Pat Fenlon never regained the faith of the Hibernian supporters after losing 5-1 to city rivals Hearts in last year's Scottish Cup final, according to goalkeeper Ben Williams.
The 44-year-old Irishman resigned as Easter Road boss on Friday - just two days after fans protested outside the stadium following Hibernian's second derby defeat to the administration-hit Jambos this season.
But Williams believes Fenlon had been living on borrowed time with the club's followers ever since the dark day of May 19 2012, when the club suffered their Hampden humiliation against Paulo Sergio's Hearts.
Ahead of Sunday's Scottish Premiership trip to Motherwell, the 31-year-old Englishman told Press Association Sport: "The fans are entitled to their opinions. They pay good money to come and watch us, and without them the club is nothing.
"But it has been difficult for the manager with the fans ever since the cup final defeat to Hearts.
"This season, a couple of results against our local rivals - who are struggling - have magnified things.
"He recovered as a manger and turned things around but that 5-1 defeat has stuck long in the memory of the fans and their frustration was clear to see after Wednesday's loss."
Fenlon saved the club from relegation in his first season in Edinburgh but still ended up clinging on to his job following the cup final performance.

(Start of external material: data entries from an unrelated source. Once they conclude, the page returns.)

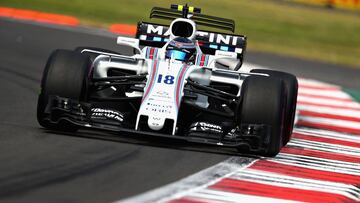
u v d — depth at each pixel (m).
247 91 29.11
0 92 41.56
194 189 23.05
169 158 27.38
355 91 61.12
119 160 26.02
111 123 29.08
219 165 27.28
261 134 28.69
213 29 85.62
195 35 33.62
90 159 25.67
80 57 29.73
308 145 36.00
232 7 102.25
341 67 76.19
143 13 96.50
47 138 28.66
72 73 29.09
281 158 30.73
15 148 26.28
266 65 69.19
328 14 107.75
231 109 31.22
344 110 51.09
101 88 31.23
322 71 71.31
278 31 94.00
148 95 28.98
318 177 28.19
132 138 30.50
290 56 79.06
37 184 21.41
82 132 30.66
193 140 27.98
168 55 32.47
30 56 58.84
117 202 20.30
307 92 57.97
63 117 28.66
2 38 67.38
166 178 24.11
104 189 21.72
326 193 25.47
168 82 29.56
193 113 31.61
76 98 29.00
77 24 84.19
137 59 31.42
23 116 34.50
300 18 103.19
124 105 32.28
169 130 28.58
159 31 34.78
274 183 25.83
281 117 29.17
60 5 96.12
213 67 32.47
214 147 30.89
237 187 24.28
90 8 96.25
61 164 24.41
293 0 109.94
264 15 101.50
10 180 21.55
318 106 51.94
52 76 29.00
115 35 79.00
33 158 24.88
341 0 108.94
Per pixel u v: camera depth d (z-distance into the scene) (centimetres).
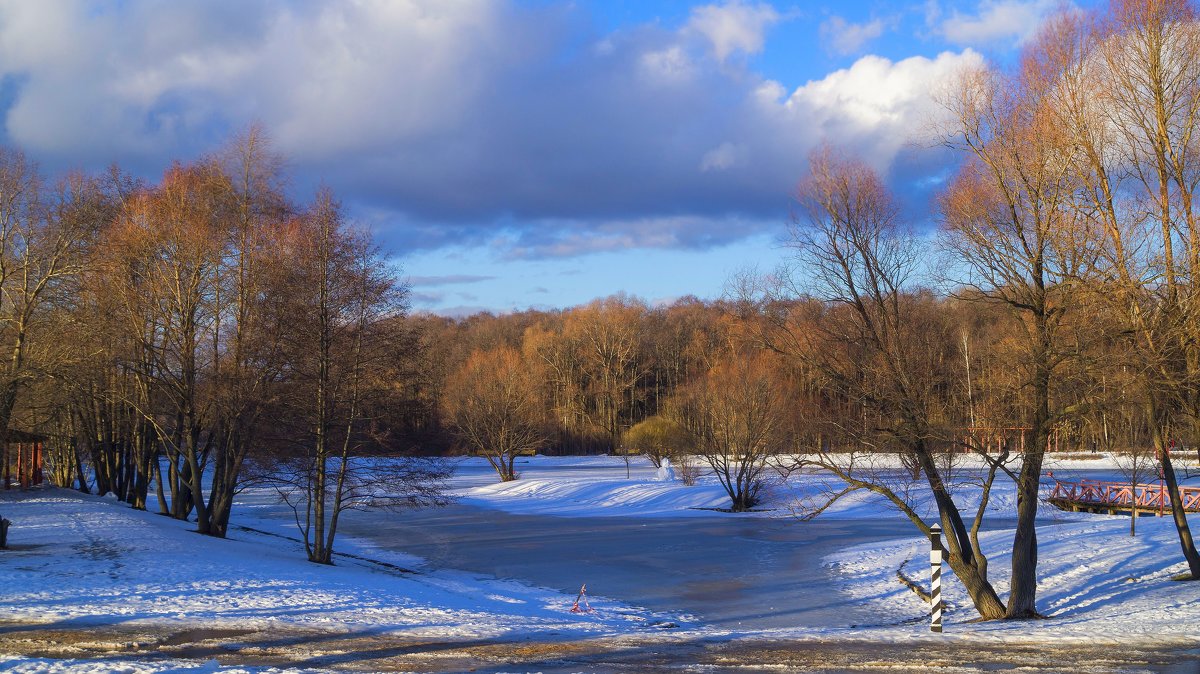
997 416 2133
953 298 2056
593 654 1488
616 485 6588
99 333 3800
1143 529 3325
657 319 13088
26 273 4125
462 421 8062
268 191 3794
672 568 3297
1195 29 1911
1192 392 2005
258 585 2220
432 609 2025
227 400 3472
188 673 1160
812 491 5828
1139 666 1334
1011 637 1642
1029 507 2041
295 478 3675
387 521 5166
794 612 2414
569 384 11906
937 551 1834
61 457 6288
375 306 3238
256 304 3588
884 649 1529
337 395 3180
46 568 2341
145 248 3659
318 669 1316
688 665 1384
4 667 1191
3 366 4044
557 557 3616
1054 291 1955
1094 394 1930
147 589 2072
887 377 2112
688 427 7475
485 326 14312
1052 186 1908
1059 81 1944
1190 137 1897
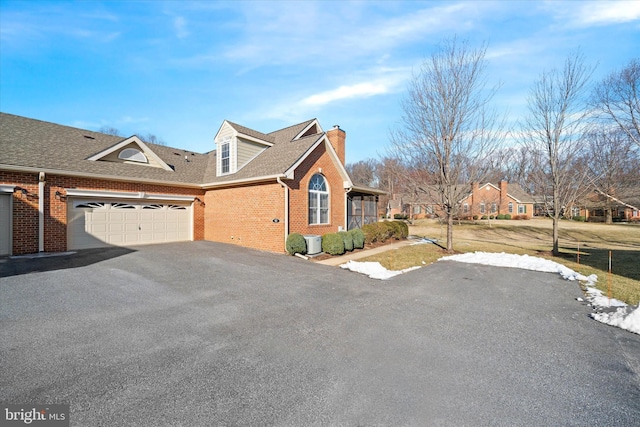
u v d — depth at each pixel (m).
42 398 2.89
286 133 17.50
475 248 15.20
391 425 2.55
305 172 13.48
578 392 3.11
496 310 5.78
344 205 16.41
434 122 13.13
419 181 14.15
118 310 5.46
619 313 5.37
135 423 2.55
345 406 2.81
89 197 12.08
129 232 13.32
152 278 7.74
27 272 7.94
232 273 8.52
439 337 4.50
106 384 3.14
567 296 6.77
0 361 3.58
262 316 5.30
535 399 2.97
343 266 10.04
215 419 2.61
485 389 3.14
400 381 3.27
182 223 15.31
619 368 3.62
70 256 10.16
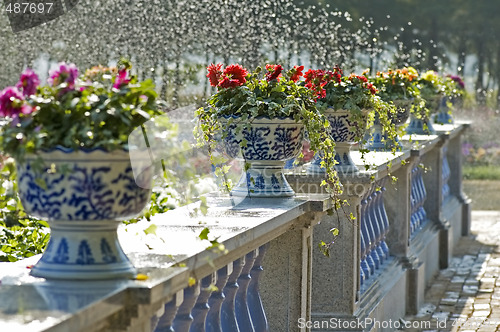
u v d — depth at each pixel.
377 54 22.92
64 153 2.74
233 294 4.08
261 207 4.62
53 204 2.80
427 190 11.10
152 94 2.95
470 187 20.34
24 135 2.75
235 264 4.05
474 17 27.14
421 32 26.52
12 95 2.78
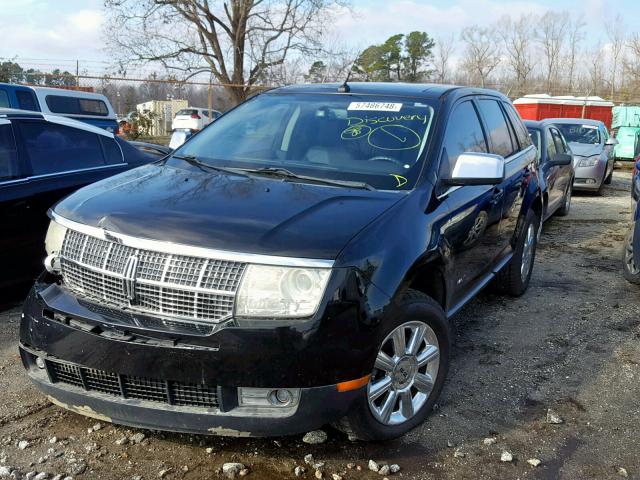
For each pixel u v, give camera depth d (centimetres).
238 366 264
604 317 532
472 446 327
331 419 282
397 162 369
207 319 270
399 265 299
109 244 292
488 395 384
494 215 449
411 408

Last season was better as the former Shelbourne boss guided the Leith men to seventh in the Scottish Premiership as well as a second successive Scottish Cup final.
But they lost that game by three goals to Celtic before starting this campaign with a mortifying 9-0 aggregate capitulation to Malmo in the Europe League qualifiers.
Worse was to come as Hearts - docked 15 points for breaching insolvency rules and banned from signing new players - still managed to rack up a pair of derby victories, with the second coming in Wednesday night's League Cup quarter-final.
Fenlon walked after deciding he had taken the club as far as he could, leaving assistant boss Jimmy Nicholl in charge for Sunday's trip to Motherwell.
But Williams says the players must accept some of the blame.
Admitting he was stunned to see the boss quit, Williams said: "It came totally out of the blue.
"There was a lot of negativity after Wednesday's game but no-one expected the gaffer to be gone before Sunday's match.
"I couldn't believe it because while I've only been here about 15 months, I think the squad has improved massively.
"Since the manager came in, we've gone from a team battling against relegation to seventh place in the SPL and two cup final appearances. We're only five points off second place now.
"But football is an immediate, results-based business and people want fast results quickly no matter how realistic their expectations are.
"All the players are responsible because we are the ones on the pitch. The manager can only control so much. We should have beaten Hearts on Wednesday and perhaps it might have been a different story for the manager.
"There is an element of guilt definitely. If we had done better the manager might not have been under the negative scrutiny he has faced, which forced him into this decision."
Hibs captain James McPake is suspended at Motherwell but striker Paul Heffernan returns after being cup-tied and full-back Alan Maybury could come back after a thigh problem.
Motherwell goalkeeper Lee Hollis (ankle) remains on the sidelines while James McFadden could make his comeback from a hamstring injury.
Manager Stuart McCall is determined to bounce back from Motherwell's League Cup exit when they face Hibernian - but he admits he will never be able to forget their midweek defeat by Aberdeen.
Well looked a good bet to make the last four when Dons right-back Joe Shaughnessy was sent off after McCall's side had made a lively start to the Fir Park clash, but they could not break down a resolute 10 men and lost two late goals.
McCall said: "I've been very, very fortunate in my career to have lots of highs and great nights both as a player, coach and manager.
"I've got to say nights like the other night probably stay with you longer and deeper.
"I look back to losing the first-ever play-off with Bradford and not getting up to the Premiership, losing to England at Euro 96, not getting a second treble (with Rangers) in the cup final against Dundee United, not getting through against Arsenal in the semi-final of the FA Cup (with Sheffield United).
"I will never forget that night because it was an opportunity for us and as much as it's gone and we can't do anything about it, it will stick with me forever like a lot of sore defeats do."